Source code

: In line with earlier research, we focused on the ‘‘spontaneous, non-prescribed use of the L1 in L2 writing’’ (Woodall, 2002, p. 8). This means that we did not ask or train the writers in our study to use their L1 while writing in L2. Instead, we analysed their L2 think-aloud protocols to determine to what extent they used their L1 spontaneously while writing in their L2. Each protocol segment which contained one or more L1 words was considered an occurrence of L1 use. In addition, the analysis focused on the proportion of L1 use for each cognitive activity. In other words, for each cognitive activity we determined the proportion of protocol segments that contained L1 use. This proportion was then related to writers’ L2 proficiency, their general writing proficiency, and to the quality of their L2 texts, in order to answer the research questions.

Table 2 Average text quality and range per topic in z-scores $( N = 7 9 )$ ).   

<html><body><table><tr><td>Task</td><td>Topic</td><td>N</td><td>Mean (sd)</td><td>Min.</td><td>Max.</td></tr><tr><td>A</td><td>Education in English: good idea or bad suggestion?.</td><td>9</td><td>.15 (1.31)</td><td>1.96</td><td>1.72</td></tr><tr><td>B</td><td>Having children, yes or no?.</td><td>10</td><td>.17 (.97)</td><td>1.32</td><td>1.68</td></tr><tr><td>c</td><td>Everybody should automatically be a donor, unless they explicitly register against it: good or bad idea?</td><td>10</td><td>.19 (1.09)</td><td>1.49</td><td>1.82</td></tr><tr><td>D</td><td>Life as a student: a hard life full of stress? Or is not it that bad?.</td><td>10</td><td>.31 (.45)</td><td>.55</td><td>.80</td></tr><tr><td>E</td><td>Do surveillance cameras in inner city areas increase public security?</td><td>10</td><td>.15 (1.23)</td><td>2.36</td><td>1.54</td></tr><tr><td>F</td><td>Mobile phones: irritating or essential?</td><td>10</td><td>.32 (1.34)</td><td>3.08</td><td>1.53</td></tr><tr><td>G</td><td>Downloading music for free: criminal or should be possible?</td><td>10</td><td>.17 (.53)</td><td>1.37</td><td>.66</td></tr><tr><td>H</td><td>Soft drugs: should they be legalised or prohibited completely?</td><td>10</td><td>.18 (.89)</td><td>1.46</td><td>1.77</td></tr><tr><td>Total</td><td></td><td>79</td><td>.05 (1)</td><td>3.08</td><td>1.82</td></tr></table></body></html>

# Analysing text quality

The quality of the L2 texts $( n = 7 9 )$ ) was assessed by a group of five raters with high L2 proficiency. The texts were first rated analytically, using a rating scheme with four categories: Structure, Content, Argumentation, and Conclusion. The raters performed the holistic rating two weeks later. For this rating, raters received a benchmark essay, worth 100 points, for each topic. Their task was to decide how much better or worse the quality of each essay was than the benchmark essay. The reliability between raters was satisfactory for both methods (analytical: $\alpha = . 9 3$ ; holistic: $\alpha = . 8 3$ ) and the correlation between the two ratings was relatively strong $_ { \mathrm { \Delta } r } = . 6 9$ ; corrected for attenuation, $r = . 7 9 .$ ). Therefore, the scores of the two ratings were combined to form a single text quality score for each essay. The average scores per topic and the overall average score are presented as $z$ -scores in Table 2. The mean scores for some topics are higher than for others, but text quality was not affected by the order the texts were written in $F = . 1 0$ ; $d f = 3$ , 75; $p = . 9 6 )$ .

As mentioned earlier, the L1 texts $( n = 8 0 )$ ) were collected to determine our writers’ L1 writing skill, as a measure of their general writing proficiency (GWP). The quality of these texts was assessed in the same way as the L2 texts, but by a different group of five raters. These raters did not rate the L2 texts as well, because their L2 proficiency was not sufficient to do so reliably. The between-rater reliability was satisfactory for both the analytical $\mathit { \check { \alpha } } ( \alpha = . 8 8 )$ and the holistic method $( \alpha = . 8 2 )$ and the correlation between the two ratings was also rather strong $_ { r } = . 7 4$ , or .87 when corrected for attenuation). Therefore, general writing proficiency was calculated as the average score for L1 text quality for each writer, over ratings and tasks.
════════
■ Task details ■
Count the lines above that contain the word "analysed" and give only the number.

■ Result for this task ■
1